(WORK INSTRUCTION): The result should hold only the lines from the one with "Figure 4. The" through the final line of the data below, transcribed exactly, pictures left out.

━━━━━ SUPPLIED MATERIAL

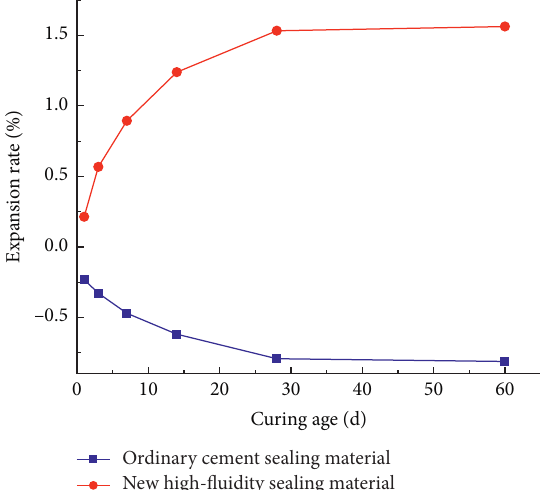
Figure 11: Change rule of expansion rate between new high-fluidity material and common cement material.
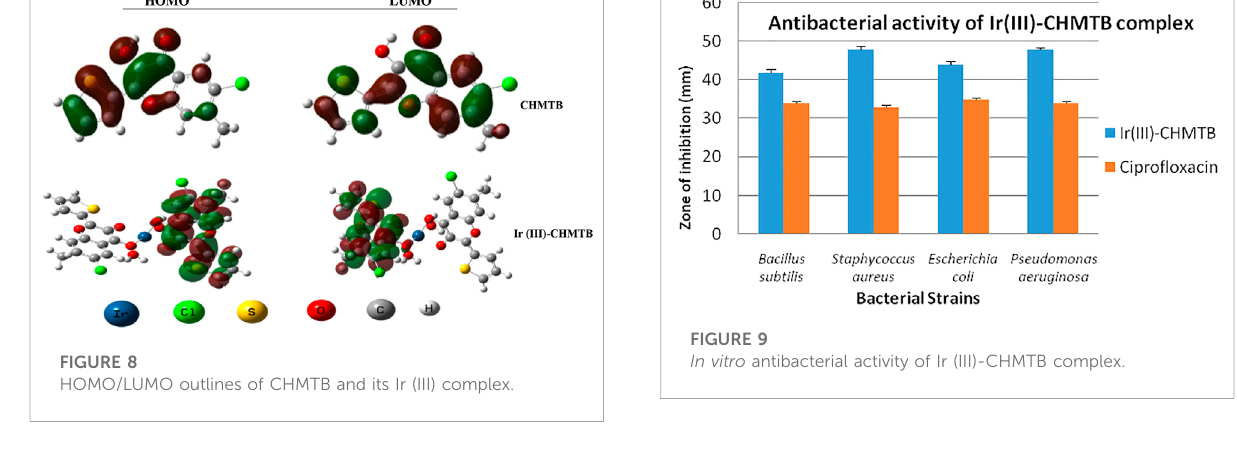
TABLE 7 Investigation of miscellaneous mixtures and alloys by the suggested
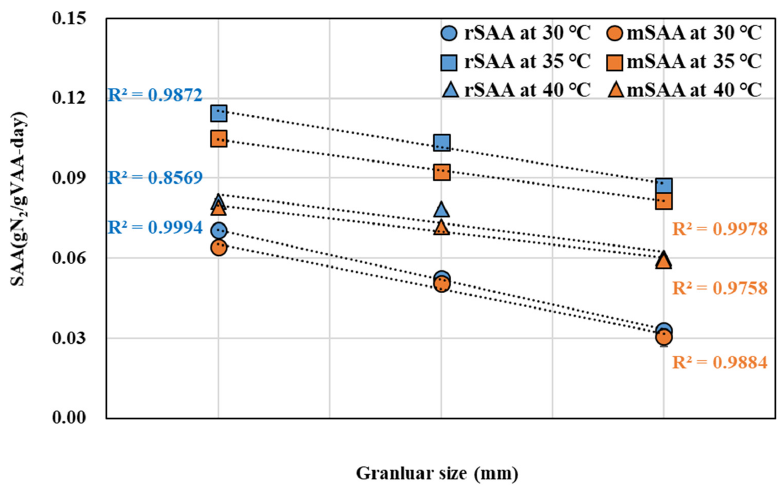
Figure 4. The rSAA and mSAA changes according to the granule size by temperature.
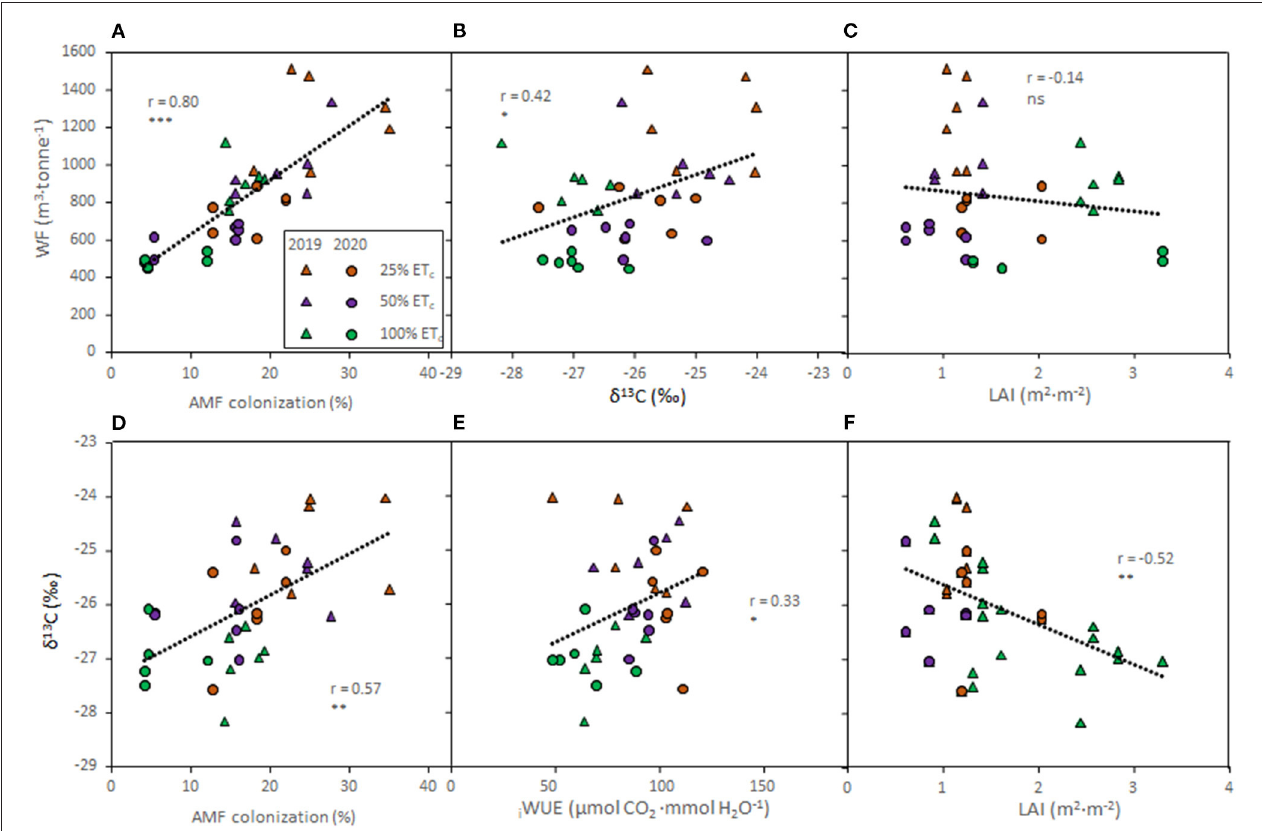
FIGURE 6 | Relationships between total water footprint (WF) and arbuscular mycorrhizal fungi (AMF) colonization rates (A) ; WF and δ 13 C of berry must (B) ; and WF and leaf area index (LAI, C ); δ 13 C of berry must and AMF (D) ; δ 13 C and intrinsic water use efficiency ( i WUE, E ); and δ 13 C and LAI (F) of Cabernet Sauvignon grapevines (clone FPS08) subjected to different replacement of crop evapotranspiration (25, 50, and 100% ET c ), collected in Oakville, CA, in 2018–2019 (triangles) and 2019–2020 (circles) growing seasons. For each combination, straight lines correspond to the linear regression lines fitted for the pooled data of all treatments in both seasons. ns, *, **, and *** indicate non-significance and significance at 5, 1, and 0.1% probability levels,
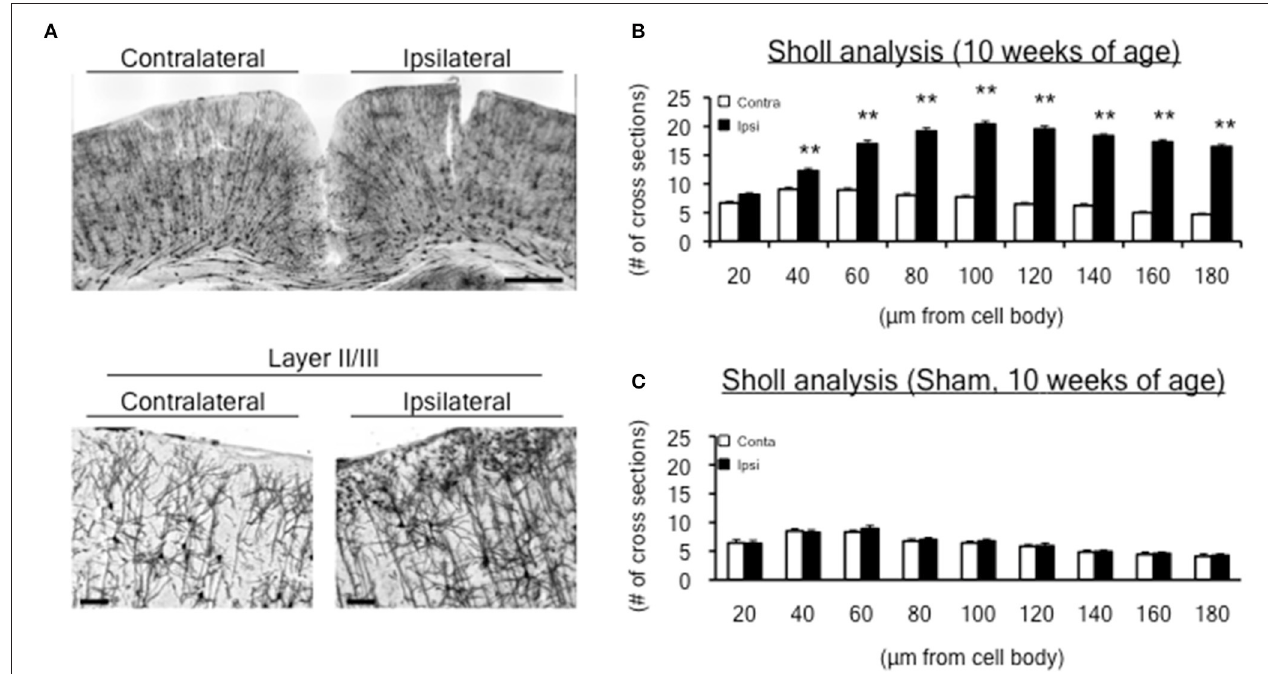
FIGURE 3 | Dendrite morphological changes in the motor cortex at 10 weeks of age. (A) We performed Golgi staining on brain slices, focusing on the hindlimb motor cortex. We particularly focused on layers I-III, in which histological changes were observed in our previous study. (B) To evaluate dendrites projecting from a cell body, a total of 135 Golgi-positive neurons in both ipsilateral and contralateral sensorimotor cortex were assessed by Sholl analysis in the neonatal WMI model ( n = 5) at 10 weeks of age. Sholl analysis revealed that the number of cross sections increased over 40 µ m from cell bodies on the right (ipsilateral H-I) side of the cortex. (C) Dendrite projections of 27 Golgi-positive neurons in the sham-operated right sensorimotor cortex were similar to those in the left cortex, which was equivalent to the left (contralateral control) side of the WMI group in B. ** p < 0.01 by Mann-Whitney U -tests. Scale bar, 100 µ m in lower figures. Data are presented as mean ±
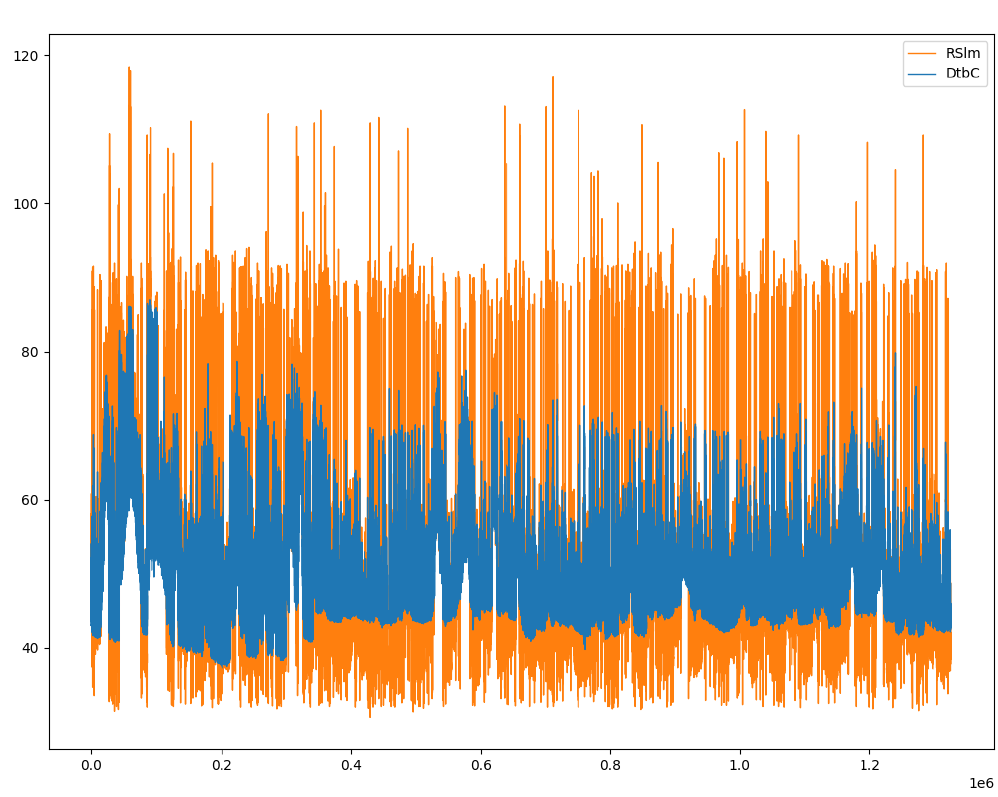
Figure 2. The amount of device to be calibrated (DtbC) and reference sound level meter (RSlm) data collected. The samples are aligned over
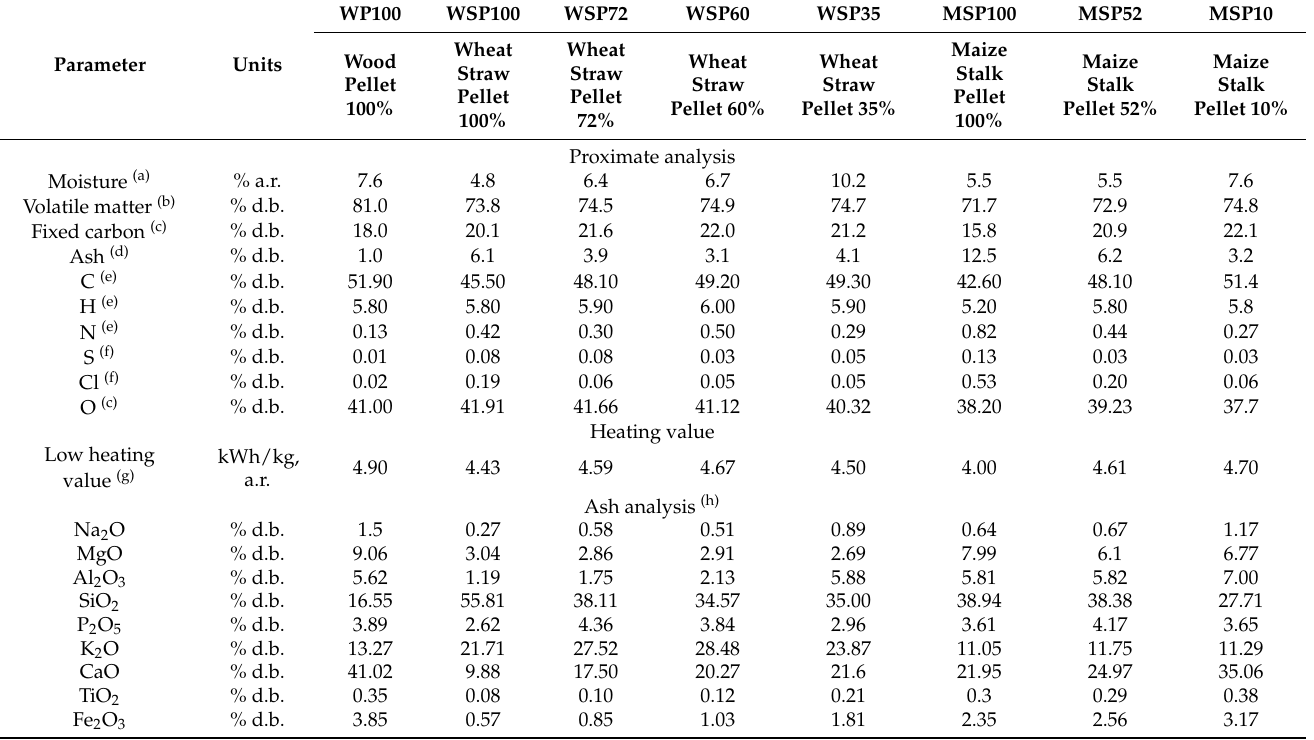
Table 1. Fuel properties (% a.r.: weight percentage as received; % d.b.: weight percentage in dry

━━━━━━━━━━

(EXERCISE RESULT):
Figure 4. The rSAA and mSAA changes according to the granule size by temperature.
FIGURE 6 | Relationships between total water footprint (WF) and arbuscular mycorrhizal fungi (AMF) colonization rates (A) ; WF and δ 13 C of berry must (B) ; and WF and leaf area index (LAI, C ); δ 13 C of berry must and AMF (D) ; δ 13 C and intrinsic water use efficiency ( i WUE, E ); and δ 13 C and LAI (F) of Cabernet Sauvignon grapevines (clone FPS08) subjected to different replacement of crop evapotranspiration (25, 50, and 100% ET c ), collected in Oakville, CA, in 2018–2019 (triangles) and 2019–2020 (circles) growing seasons. For each combination, straight lines correspond to the linear regression lines fitted for the pooled data of all treatments in both seasons. ns, *, **, and *** indicate non-significance and significance at 5, 1, and 0.1% probability levels,
FIGURE 3 | Dendrite morphological changes in the motor cortex at 10 weeks of age. (A) We performed Golgi staining on brain slices, focusing on the hindlimb motor cortex. We particularly focused on layers I-III, in which histological changes were observed in our previous study. (B) To evaluate dendrites projecting from a cell body, a total of 135 Golgi-positive neurons in both ipsilateral and contralateral sensorimotor cortex were assessed by Sholl analysis in the neonatal WMI model ( n = 5) at 10 weeks of age. Sholl analysis revealed that the number of cross sections increased over 40 µ m from cell bodies on the right (ipsilateral H-I) side of the cortex. (C) Dendrite projections of 27 Golgi-positive neurons in the sham-operated right sensorimotor cortex were similar to those in the left cortex, which was equivalent to the left (contralateral control) side of the WMI group in B. ** p < 0.01 by Mann-Whitney U -tests. Scale bar, 100 µ m in lower figures. Data are presented as mean ±
Figure 2. The amount of device to be calibrated (DtbC) and reference sound level meter (RSlm) data collected. The samples are aligned over
Table 1. Fuel properties (% a.r.: weight percentage as received; % d.b.: weight percentage in dry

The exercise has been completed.